Kutipan sumber -
□ □ □
Ata dan Barra baru saja melangsungkan pernikahan yang awalnya sulit untuk dilaksanakan karena masing-masing orang tua mereka kurang setuju. Tapi semua berjalan normal. Kini, mereka tinggal di sebuah rumah yang berada di pinggiran Jakarta yang cukup memakan waktu di jalan untuk pulang pergi ke kantor mereka. Dan Ata yang menyetir.
Tak lama kemudian, Ata pun hamil. Perdebatan terjadi. Barra enggan tinggal bersama mertuanya, terlebih mendengar omongan Rey, teman kantornya. Akhirnya, Barra mengalah. Hari pertama di rumah mertua, Barra sudah merasa terusik. Dimulai dari ketokan pintu di pagi hari dari sang mertua. Lalu, duduk berdua di teras rumah sambil menikmati mangga muda. Ditambah lagi dengan kedatangan pakde dan bude Ata dari Jawa Tengah dan Ata seorang diri yang menjemput mereka di stasiun kereta.
Ata terkejut. Tabungan bersamanya hanya tersisa seratus ribu rupiah. Ternyata, suaminya telah “mencuri” tabungan bersama mereka untuk menanam investasi kelapa sawit yang ditawarkan Matthew, kakak ipar Barra. Perang sengit terjadi antara Ata dan Barra. Ata tidak mengerti kenapa Barra memercayai kakak iparnya yang jelas-jelas sering melakukan penipuan. Saat itu juga Barra pergi dari rumah. Meninggalkan Ata yang berbadan dua.
Cerita lain, Widi mengetahui bahwa suaminya, yang merasa Widi tak lagi menghiraukan dia, telah bermain api dengan perempuan bernama Stella. Namun Widi tetap mempertahankan rumah tangganya dengan berpura-pura bahagia di hadapan orang tua dan adiknya. Sampai pada akhirnya, Widi masuk rumah sakit karena mencoba bunuh diri, melukai urat nadinya. Ata tak menyangka kakaknya, seorang istri dan ibu yang bahagia, bisa melakukan hal itu. Justru selama ini Ata iri dengan keharmonisan rumah tangga kakaknya.
Sebulan berlalu, Barra berkelana ke Solo, lebih tepatnya meminta pekerjaanya dialihkan ke perusahaan di Solo. Di sana memiliki sekretaris cantik bernama Putri. Barra mulai merasakan keanehan ketika sedang bersama Putri.
□ □ □
Entri hasil ekstraksi -
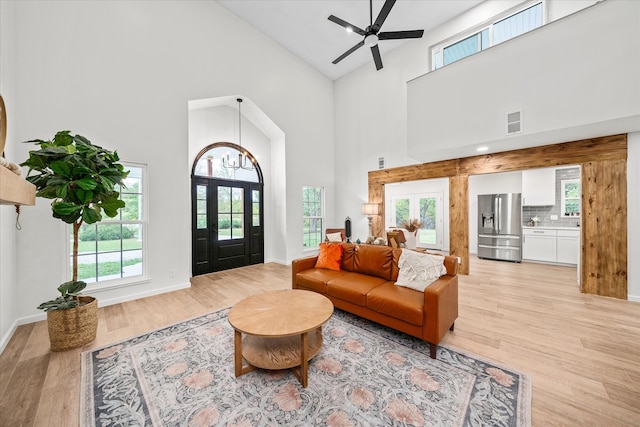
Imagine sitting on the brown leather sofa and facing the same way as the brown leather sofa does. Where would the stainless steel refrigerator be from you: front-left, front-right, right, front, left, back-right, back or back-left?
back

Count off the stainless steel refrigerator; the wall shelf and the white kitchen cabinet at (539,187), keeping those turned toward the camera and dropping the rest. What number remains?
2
□ □ □
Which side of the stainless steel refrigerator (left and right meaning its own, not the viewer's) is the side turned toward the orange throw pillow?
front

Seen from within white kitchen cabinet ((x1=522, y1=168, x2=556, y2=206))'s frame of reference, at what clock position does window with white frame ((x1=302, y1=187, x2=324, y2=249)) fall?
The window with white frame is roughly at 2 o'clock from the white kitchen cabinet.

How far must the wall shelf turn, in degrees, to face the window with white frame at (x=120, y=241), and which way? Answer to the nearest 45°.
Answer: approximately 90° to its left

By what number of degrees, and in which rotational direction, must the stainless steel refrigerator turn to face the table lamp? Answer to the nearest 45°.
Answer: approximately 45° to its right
□ □ □
Tentang tugas ini -
Bisakah Anda melanjutkan kisah rumah tangga Ata dan Barra di atas, dimulai tepat setelah kalimat terakhirnya?

Hasil latihan -
Selama proses penyembuhan Widi, Ata, yang berusaha tegar ketika rumah tangganya diambang perpisahan, selalu menemani. Jeff tak menampakkan diri. Sesakit apa pun hatinya, Widi tetap menunjukkan rasa kasih sayangnya dengan mengirim pesan selamat ulang tahun pada Jeff. Di sanalah, awal mula proses mereka untuk belajar memperbaiki pondasi yang hampir runtuh.
Barra hanya dua minggu di Solo. Lalu kembali ke Jakarta, berniat mengajak kembali Ata. Namun niat baiknya tidak ditanggapi baik oleh keluarga Ata. Mereka pun terpisah (lagi) tanpa sempat diberi waktu berdua.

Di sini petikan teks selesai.